AIM OF THE TASK: The response must contain every line below in which "lines" appears.

::: THE INPUT :::

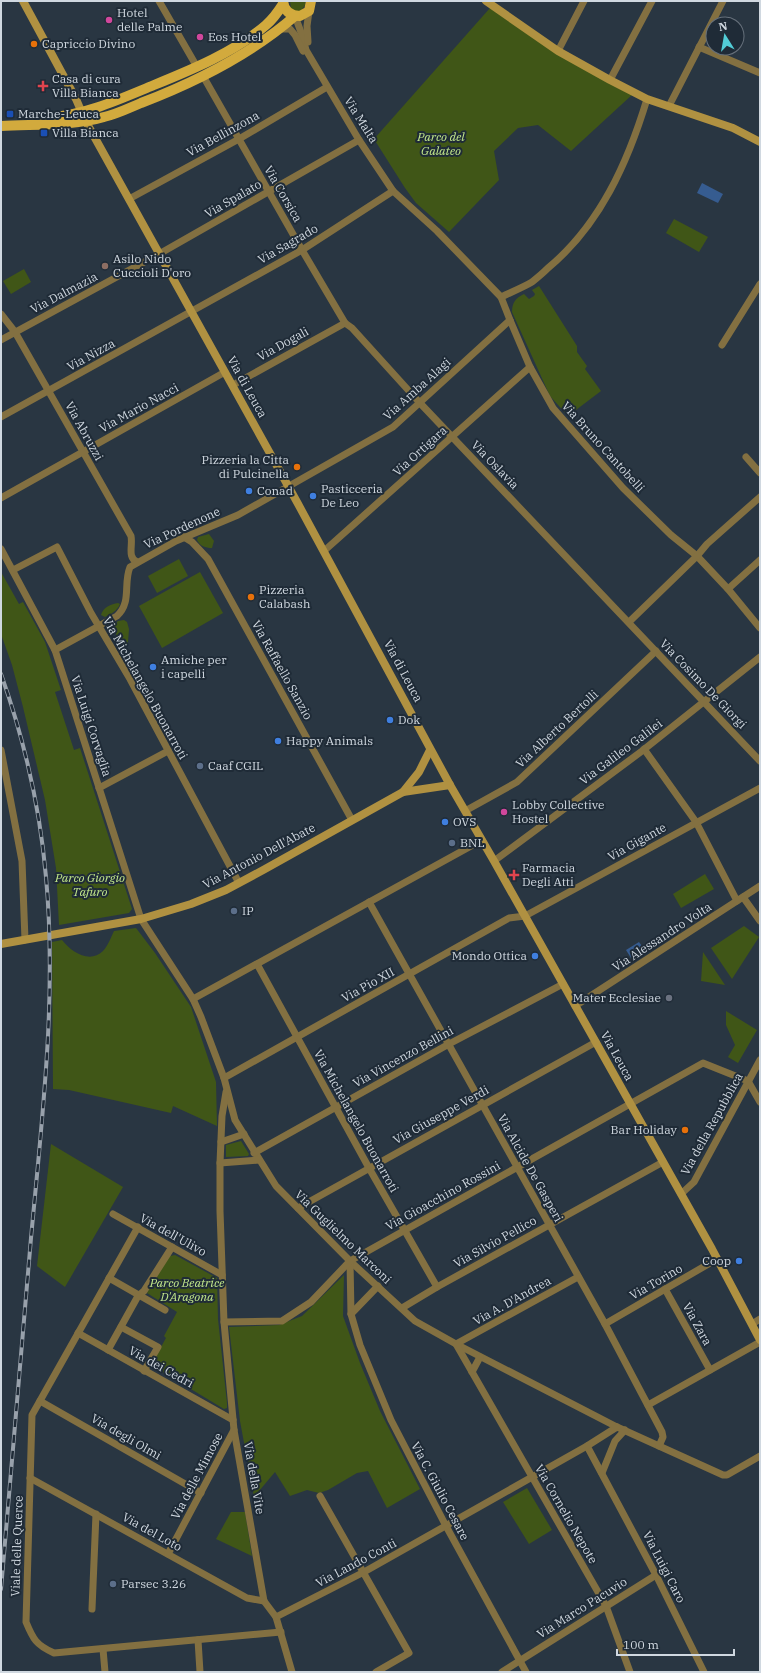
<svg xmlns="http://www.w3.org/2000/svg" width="761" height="1673" viewBox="0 0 761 1673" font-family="'IBM Plex Serif',serif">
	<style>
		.green { fill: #405617 }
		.water { fill: #365c90 }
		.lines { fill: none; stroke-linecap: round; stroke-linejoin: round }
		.street { stroke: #837041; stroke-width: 7 }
		.secondary { stroke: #b09141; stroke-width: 8 }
		.primary { stroke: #d2aa3d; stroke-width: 10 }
		.rail-casing { stroke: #98a1ab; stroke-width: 4 }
		.rail { stroke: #1f2b37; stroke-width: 2.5; stroke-dasharray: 8; stroke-linecap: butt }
		.hotel-dot { fill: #d1479c; stroke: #1f2b37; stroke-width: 1.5 }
		.food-dot { fill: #e8710a; stroke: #1f2b37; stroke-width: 1.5 }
		.health-dot { fill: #e0444e; stroke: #1f2b37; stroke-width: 1.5 }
		.transit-dot { fill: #1a4fb4; stroke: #1f2b37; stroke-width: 1.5 }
		.education-dot { fill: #8d6e63; stroke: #1f2b37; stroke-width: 1.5 }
		.shop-dot { fill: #3f7fe0; stroke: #1f2b37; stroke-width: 1.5 }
		.service-dot { fill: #5c6f8a; stroke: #1f2b37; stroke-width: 1.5 }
		.worship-dot { fill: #6b7280; stroke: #1f2b37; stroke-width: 1.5 }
		.labels { text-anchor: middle; stroke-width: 4; stroke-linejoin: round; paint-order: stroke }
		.poi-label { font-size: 12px; fill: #d0d8e0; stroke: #1f2b37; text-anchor: start }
		.street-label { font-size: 12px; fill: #d0d8e0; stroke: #1f2b37 }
		.park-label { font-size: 12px; font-style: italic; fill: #c3e88b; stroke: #1f2b37 }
	</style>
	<rect width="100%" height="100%" fill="#293642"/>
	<!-- green -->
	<g class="green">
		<path d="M290 1H305V5L301 11H295L291 8Z"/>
		<path d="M490 8 633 94 571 151 538 125 518 128 494 151 499 180 449 232 416 203 405 188 374 139Z"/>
		<path d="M674 219 708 237 699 252 666 233Z"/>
		<path d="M24 269 31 282 11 294 3 281Z"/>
		<path d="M539 286 577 346V352L587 366 585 369 601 391 568 416 550 396 512 312C512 302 516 298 524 294L529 299 534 296 535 294 532 290Z"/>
		<path d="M209 534 214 541 212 548C205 548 200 546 197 540L198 537Z"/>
		<path d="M179 559 188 576 157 593 148 576Z"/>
		<path d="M1 572 19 604 23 602 45 642 61 690 55 692 74 750 80 748 132 909 129 913 59 925 56 868 45 800 23 707 12 665 1 634Z"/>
		<path d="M200 572 223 613 162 648 139 606Z"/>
		<path d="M118 603 120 604C117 611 111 614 105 617L101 615C103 607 111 604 118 603Z"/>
		<path d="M124 620 127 622 129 629 128 642 125 646 118 639 113 626 118 621Z"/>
		<path d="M705 874 714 889 681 908 673 894Z"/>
		<path d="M744 926 759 937 732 979 711 948Z"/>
		<path d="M136 928 155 953 191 1007 216 1082 217 1126 173 1106 171 1113 69 1090 53 1089 52 942 62 940C71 952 90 964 103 951 108 946 111 937 114 931Z"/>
		<path d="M703 952 725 985 701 981Z"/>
		<path d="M726 1011 757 1030 738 1063 728 1057 735 1045 726 1025Z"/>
		<path d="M241 1141 249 1154 248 1156 226 1157V1145Z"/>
		<path d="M51 1144 123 1187 65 1287 37 1266Z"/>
		<path d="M175 1255 217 1278 218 1319 227 1403V1408L224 1409 151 1365 166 1338 164 1336 177 1312 147 1293 167 1258 170 1256Z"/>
		<path d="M344 1275 343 1316 360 1363 380 1411 420 1489 387 1508 368 1471 357 1473 328 1490 319 1493 307 1490 290 1496 275 1472 254 1497 240 1421 229 1327 279 1325 302 1316Z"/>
		<path d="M527 1488 552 1530 529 1544 503 1502Z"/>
		<path d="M231 1512H245L252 1556 216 1539Z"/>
	</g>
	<!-- water -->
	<g class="water">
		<path d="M702 183 723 194 718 203 697 193Z"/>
		<path d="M639 942 644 949 631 958 626 950Z"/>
	</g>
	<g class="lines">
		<!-- street -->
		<g class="street">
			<path d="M159 1 197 67"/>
			<path d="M295 16 302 35 306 50 359 140 393 191 437 231 501 297 510 320 530 367 553 408 623 488 671 535 697 556 728 589 760 628"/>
			<path d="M280 29H290L295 35 303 51"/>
			<path d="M308 42 307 26 309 11"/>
			<path d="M699 47 760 73"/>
			<path d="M558 51 584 1"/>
			<path d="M203 76 302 250 345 323 352 328 419 402 760 761"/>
			<path d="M610 80 652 1"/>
			<path d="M669 106 723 1"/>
			<path d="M129 199 239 139 327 87"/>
			<path d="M501 297C511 292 522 288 532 282 537 278 543 273 548 268 600 225 628 162 647 99"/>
			<path d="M1 314 15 332 131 536C133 546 127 557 137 562"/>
			<path d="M1 340 159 254 359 140"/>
			<path d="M722 345 760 284"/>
			<path d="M233 385 345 323"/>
			<path d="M1 417 302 250 393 191"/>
			<path d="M746 457 760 473"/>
			<path d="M1 498 225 372"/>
			<path d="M184 537 192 542 208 559 352 820"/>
			<path d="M1 549 55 650 141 919 193 999 201 1017 224 1078 235 1120 276 1186 350 1261 415 1321 456 1344 617 1427 723 1475H727L760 1456"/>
			<path d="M324 551 530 367"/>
			<path d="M13 570 57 547 91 613 130 679 239 883"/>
			<path d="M728 589 760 560"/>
			<path d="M629 622 697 556 707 544 760 497"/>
			<path d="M55 650 117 616C132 602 123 584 130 567L176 541 238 515 393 427 510 320"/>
			<path d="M644 749 696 822 737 901"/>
			<path d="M1 750 22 861 25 940"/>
			<path d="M99 788 168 751"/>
			<path d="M465 811 517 782 656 651"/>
			<path d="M494 861 642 751 760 657"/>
			<path d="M743 897 760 921"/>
			<path d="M369 902 605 1324 662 1432 663 1437 659 1446"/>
			<path d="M257 964 369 1168 437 1287"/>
			<path d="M193 999 482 840"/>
			<path d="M575 1006 760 886"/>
			<path d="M224 1078 509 918 525 916 760 788"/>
			<path d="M226 1092 222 1116 220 1163V1211L224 1322 234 1430 264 1601 276 1617 292 1672"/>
			<path d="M221 1142 244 1134"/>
			<path d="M254 1153 449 1044 563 984"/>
			<path d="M220 1163 259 1160"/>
			<path d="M681 1194 694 1182 760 1060"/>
			<path d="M298 1208 596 1042"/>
			<path d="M113 1214 222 1275"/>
			<path d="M138 1227 32 1415 26 1622C33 1639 36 1645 54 1653L281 1632"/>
			<path d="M350 1261 351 1314 360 1345 391 1420 446 1526 526 1672"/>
			<path d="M578 1277 456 1344 606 1606 630 1672"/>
			<path d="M109 1278 165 1310"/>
			<path d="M665 1289 710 1370"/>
			<path d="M402 1308 437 1287 663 1162"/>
			<path d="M351 1314 378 1286"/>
			<path d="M224 1322 282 1321 311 1302 350 1261 703 1063 748 1081 760 1102"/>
			<path d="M605 1324 717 1259"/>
			<path d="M752 1324 760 1319"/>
			<path d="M121 1327 158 1347 144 1371"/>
			<path d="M78 1333 233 1420"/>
			<path d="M108 1350 138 1296 144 1291 172 1247"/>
			<path d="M472 1372 480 1357"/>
			<path d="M40 1401 201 1493"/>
			<path d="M648 1405 760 1342"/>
			<path d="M587 1446 656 1575 704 1672"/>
			<path d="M602 1473 615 1441 625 1430"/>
			<path d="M30 1478 247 1598 264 1601"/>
			<path d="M320 1496 409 1653 376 1672"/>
			<path d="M168 1554 234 1430"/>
			<path d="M92 1609 96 1514"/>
			<path d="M276 1617 364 1572 587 1446 617 1427"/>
			<path d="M198 1640 200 1672"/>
			<path d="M103 1649 105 1672"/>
			<path d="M502 1672 656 1575"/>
		</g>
		<!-- secondary -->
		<g class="secondary">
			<path d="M23 1 76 99 85 120 297 502 450 785 494 861 712 1249 760 1340"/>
			<path d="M486 1 558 51 610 80 647 99 733 128 760 142"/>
			<path d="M403 792 419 772 430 750"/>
			<path d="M1 944 141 919 191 904 226 890 265 869 403 792 450 785"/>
		</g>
		<!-- primary -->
		<g class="primary">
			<path d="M283 1C284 11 290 16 300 16L309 11 311 1"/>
			<path d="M52 117C88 114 120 99 154 85 191 70 235 52 266 25 273 19 278 12 283 4"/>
			<path d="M1 126C33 124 74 126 104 117 117 114 129 108 141 103 196 82 250 55 295 16"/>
		</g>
		<defs>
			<path id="rail" d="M1 674C24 739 40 808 46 877 57 997 42 1119 31 1238 21 1355 11 1472 1 1589"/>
		</defs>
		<!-- rail casing -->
		<use href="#rail" class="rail-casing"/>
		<!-- rail -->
		<use href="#rail" class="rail"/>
	</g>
	<!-- markers -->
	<g class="hotel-dot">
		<circle cx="109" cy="20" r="4"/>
		<circle cx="200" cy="37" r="4"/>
		<circle cx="504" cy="812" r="4"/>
	</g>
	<g class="food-dot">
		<circle cx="34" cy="44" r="4"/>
		<circle cx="297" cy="467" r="4"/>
		<circle cx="251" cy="597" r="4"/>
		<circle cx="685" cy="1130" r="4"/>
	</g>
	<g class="health-dot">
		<path d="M41 80h4v4h4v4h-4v4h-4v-4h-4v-4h4z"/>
		<path d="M512 869h4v4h4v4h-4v4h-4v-4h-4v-4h4z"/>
	</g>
	<g class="transit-dot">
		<rect x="6" y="110" width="8" height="8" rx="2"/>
		<rect x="40" y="129" width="8" height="8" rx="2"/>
	</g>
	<circle class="education-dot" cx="105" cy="266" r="4"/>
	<g class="shop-dot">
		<circle cx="249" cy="491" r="4"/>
		<circle cx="313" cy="496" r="4"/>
		<circle cx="153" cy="667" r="4"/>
		<circle cx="390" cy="720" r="4"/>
		<circle cx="278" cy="741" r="4"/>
		<circle cx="445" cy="822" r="4"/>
		<circle cx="535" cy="956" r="4"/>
		<circle cx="739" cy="1261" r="4"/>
	</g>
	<g class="service-dot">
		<circle cx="200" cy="766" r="4"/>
		<circle cx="452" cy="843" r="4"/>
		<circle cx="234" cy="911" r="4"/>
		<circle cx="113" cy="1584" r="4"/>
	</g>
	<circle class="worship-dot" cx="669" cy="998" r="4"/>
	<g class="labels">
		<!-- poi labels -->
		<g class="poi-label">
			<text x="117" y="17">Hotel<tspan x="117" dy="14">delle Palme</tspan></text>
			<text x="208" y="41">Eos Hotel</text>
			<text x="42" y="48">Capriccio Divino</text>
			<text x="52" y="83">Casa di cura<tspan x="52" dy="14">Villa Bianca</tspan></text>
			<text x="18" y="118">Marche-Leuca</text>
			<text x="52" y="137">Villa Bianca</text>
			<text x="113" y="263">Asilo Nido<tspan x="113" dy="14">Cuccioli D'oro</tspan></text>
			<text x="289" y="464" text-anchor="end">Pizzeria la Citta<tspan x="289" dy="14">di Pulcinella</tspan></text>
			<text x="321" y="493">Pasticceria<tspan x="321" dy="14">De Leo</tspan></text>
			<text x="257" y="495">Conad</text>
			<text x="259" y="594">Pizzeria<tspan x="259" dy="14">Calabash</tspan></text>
			<text x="161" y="664">Amiche per<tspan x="161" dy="14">i capelli</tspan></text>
			<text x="398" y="724">Dok</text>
			<text x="286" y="745">Happy Animals</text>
			<text x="208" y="770">Caaf CGIL</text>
			<text x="512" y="809">Lobby Collective<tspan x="512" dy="14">Hostel</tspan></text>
			<text x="453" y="826">OVS</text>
			<text x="460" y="847">BNL</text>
			<text x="522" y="872">Farmacia<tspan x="522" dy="14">Degli Atti</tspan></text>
			<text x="242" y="915">IP</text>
			<text x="527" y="960" text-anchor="end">Mondo Ottica</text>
			<text x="661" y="1002" text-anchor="end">Mater Ecclesiae</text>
			<text x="677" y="1134" text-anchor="end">Bar Holiday</text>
			<text x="731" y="1265" text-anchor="end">Coop</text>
			<text x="121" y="1588">Parsec 3.26</text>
		</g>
		<!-- street labels -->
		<g class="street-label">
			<text transform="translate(361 120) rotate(58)" y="4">Via Malta</text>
			<text transform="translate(223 134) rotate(-29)" y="4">Via Bellinzona</text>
			<text transform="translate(283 194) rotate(60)" y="4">Via Corsica</text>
			<text transform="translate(233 199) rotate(-30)" y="4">Via Spalato</text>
			<text transform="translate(288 244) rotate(-30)" y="4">Via Sagrado</text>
			<text transform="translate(64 293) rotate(-28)" y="4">Via Dalmazia</text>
			<text transform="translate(283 344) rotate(-29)" y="4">Via Dogali</text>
			<text transform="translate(91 355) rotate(-29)" y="4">Via Nizza</text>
			<text transform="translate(247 387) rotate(61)" y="4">Via di Leuca</text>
			<text transform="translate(417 389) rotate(-42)" y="4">Via Amba Alagi</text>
			<text transform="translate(139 408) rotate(-29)" y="4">Via Mario Nacci</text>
			<text transform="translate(84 431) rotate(61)" y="4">Via Abruzzi</text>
			<text transform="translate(603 447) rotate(48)" y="4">Via Bruno Cantobelli</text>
			<text transform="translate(420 451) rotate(-42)" y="4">Via Ortigara</text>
			<text transform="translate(495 465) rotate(46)" y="4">Via Oslavia</text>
			<text transform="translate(182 528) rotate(-25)" y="4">Via Pordenone</text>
			<text transform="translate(282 670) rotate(61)" y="4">Via Raffaello Sanzio</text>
			<text transform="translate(403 671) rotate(62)" y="4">Via di Leuca</text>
			<text transform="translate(703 684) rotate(46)" y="4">Via Cosimo De Giorgi</text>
			<text transform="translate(145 688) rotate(61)" y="4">Via Michelangelo Buonarroti</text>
			<text transform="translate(91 726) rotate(72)" y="4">Via Luigi Corvaglia</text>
			<text transform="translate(557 729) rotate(-43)" y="4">Via Alberto Bertolli</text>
			<text transform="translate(621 752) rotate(-37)" y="4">Via Galileo Galilei</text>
			<text transform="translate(637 842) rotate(-29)" y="4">Via Gigante</text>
			<text transform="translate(259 856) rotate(-28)" y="4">Via Antonio Dell'Abate</text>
			<text transform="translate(662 937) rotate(-33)" y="4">Via Alessandro Volta</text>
			<text transform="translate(368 985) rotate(-29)" y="4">Via Pio XII</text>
			<text transform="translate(617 1056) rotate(61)" y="4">Via Leuca</text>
			<text transform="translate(403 1057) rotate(-29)" y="4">Via Vincenzo Bellini</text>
			<text transform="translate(441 1115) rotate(-29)" y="4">Via Giuseppe Verdi</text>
			<text transform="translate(356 1121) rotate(61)" y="4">Via Michelangelo Buonarroti</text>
			<text transform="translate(712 1124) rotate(-61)" y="4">Via della Repubblica</text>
			<text transform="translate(530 1168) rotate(61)" y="4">Via Alcide De Gasperi</text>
			<text transform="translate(443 1196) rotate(-29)" y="4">Via Gioacchino Rossini</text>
			<text transform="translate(173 1235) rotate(29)" y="4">Via dell'Ulivo</text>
			<text transform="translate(343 1237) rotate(44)" y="4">Via Guglielmo Marconi</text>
			<text transform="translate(495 1242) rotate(-29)" y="4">Via Silvio Pellico</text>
			<text transform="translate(656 1282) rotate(-30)" y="4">Via Torino</text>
			<text transform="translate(512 1301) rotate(-29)" y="4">Via A. D'Andrea</text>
			<text transform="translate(697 1324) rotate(61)" y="4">Via Zara</text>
			<text transform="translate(161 1367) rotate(29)" y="4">Via dei Cedri</text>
			<text transform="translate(126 1437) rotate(30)" y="4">Via degli Olmi</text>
			<text transform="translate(197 1476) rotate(-62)" y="4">Via delle Mimose</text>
			<text transform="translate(254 1478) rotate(80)" y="4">Via della Vite</text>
			<text transform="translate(440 1491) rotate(62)" y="4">Via C. Giulio Cesare</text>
			<text transform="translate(566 1514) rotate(60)" y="4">Via Cornelio Nepote</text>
			<text transform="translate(152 1532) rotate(29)" y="4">Via del Loto</text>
			<text transform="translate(17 1546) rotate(-88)" y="4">Viale delle Querce</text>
			<text transform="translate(356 1563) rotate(-28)" y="4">Via Lando Conti</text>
			<text transform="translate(664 1567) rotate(63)" y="4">Via Luigi Caro</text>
			<text transform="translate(582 1608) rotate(-32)" y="4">Via Marco Pacuvio</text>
		</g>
		<!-- park labels -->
		<g class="park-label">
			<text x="441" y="141">Parco del<tspan x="441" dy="14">Galateo</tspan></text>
			<text x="90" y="882">Parco Giorgio<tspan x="90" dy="14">Tafuro</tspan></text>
			<text x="187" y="1287">Parco Beatrice<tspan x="187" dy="14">D'Aragona</tspan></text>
		</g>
	</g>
	<!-- border -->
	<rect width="761" height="1673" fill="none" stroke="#d0d8e0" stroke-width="4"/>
	<!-- north arrow -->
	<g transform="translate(725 36) rotate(349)"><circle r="19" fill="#1f2b37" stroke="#66707b"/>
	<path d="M0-3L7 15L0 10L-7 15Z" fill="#52ccd6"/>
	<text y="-6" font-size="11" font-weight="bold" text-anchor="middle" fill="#d0d8e0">N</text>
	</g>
	<!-- scale -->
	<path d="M617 1649v6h117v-6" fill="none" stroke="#d0d8e0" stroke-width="2"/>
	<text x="623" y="1649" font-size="12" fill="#d0d8e0" stroke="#1f2b37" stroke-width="3" paint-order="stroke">100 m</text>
</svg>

:::

EXERCISE ANSWER:
		.lines { fill: none; stroke-linecap: round; stroke-linejoin: round }
	<g class="lines">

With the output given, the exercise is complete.